The U.S. is threatening a two-stage tariff plan in which Canada and Mexico could get hit with initial trade penalties within days then face broader penalties this spring.
In summary it’s: Maybe tariffs now, and maybe more tariffs later.
The details emerged Wednesday at the U.S. Senate confirmation hearing for the person chosen to lead President Donald Trump’s tariff policy, Howard Lutnick.
It occurred as Canadian officials engaged in frantic last-ditch efforts to dissuade U.S. officials from imposing tariffs as threatened by Feb. 1, even producing a video demonstrating Canada’s border enforcement.
The nominee for commerce secretary laid out that two-step approach in an exchange with Michigan Sen. Gary Peters, who expressed fear about what a cross-border trade war could mean for his state.
Lutnick explained that Phase 1 is essentially an emergency action to deal with the fentanyl crisis: “You know that the [drug] labs in Canada are run by Mexican cartels,” Lutnick replied. “Respect America. If we are your biggest trading partner, show us the respect. Shut your border. And end fentanyl coming into this country.”
Although only about one per cent of illegal drugs entering the U.S. is coming from its northern border, U.S. officials are worried about growing drug production in Canada, and the perceived failure of Canadian law-enforcement to crack down on money-laundering activities by international criminal organizations there.
Lutnick noted that Canada and Mexico appear to be taking some action. Canada, for instance, has announced a slew of measures on the border, migration and crime that elicited positive reaction from Washington.

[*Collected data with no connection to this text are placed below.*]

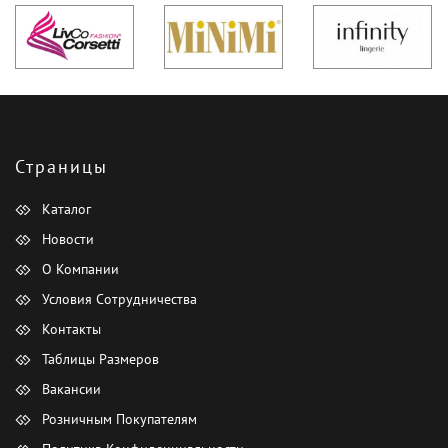
Страницы
Каталог
Новости
О Компании
Условия Сотрудничества
Контакты
Таблицы Размеров
Вакансии
Розничным Покупателям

That said, Canadian officials are reluctantly bracing for the possibility that Trump will make good on his threat to impose tariffs on Feb. 1 and upend decades of North American free trade.
Ottawa officials have been reaching out to various American counterparts, including Lutnick, and have heard little that left them reassured.
One reply they’ve repeatedly received: They need to personally convince Trump with direct evidence of the security measures Canada has taken.
To that end, Canadian officials have been cobbling together video footage to illustrate efforts to deter illicit movement across the border; they’ve been sending U.S. counterparts this footage in recent weeks, including a helicopter landing in snow.
Prime Minister Justin Trudeau also told Canada’s premiers that he spoke with Lutnick in Poland this week at the 80th anniversary of the liberation of the Auschwitz death camp.
Lutnick alluded to these conversations Wednesday.
“I know they are acting swiftly,” he said of Mexico and Canada. “And if they execute, there will be no tariff. And if they don’t, then there will be.”
In her first-ever White House briefing, press secretary Karoline Leavitt said based on her conversation with U.S. President Donald Trump, his plan to slap 25 per cent tariffs on Canada on Feb. 1 is ‘still on the books.’
The longer-term threat: April 1
But then the other shoe risks dropping. Lutnick made clear that the U.S. is looking at a broad range of tariff options, which will be informed by a study the president has demanded from his officials by April 1.
Lutnick made clear at his confirmation hearing that there will be scores to settle with Canada in the spring, specifically mentioning dairy and auto manufacturing.
He told a Wisconsin Democrat, Tammy Baldwin, that he wants more U.S. dairy exported to Canada: “Canada … treats our dairy farmers horribly. That’s got to end.”
And then he told Peters, the Michigan Democrat, that his goal will be to steer auto manufacturing jobs back from other North American countries: “The car manufacturing went to Canada, it went to Mexico. It’s important that that come back to Michigan, come back to Ohio.”
The message underscores Trump’s longstanding complaints about the way certain rules for auto trade have been implemented from the North American pact he signed in 2018.
It appears that, even if Canada and Mexico escape the tariff hammer threatened for Feb. 1, the issue will continue looming overhead for months.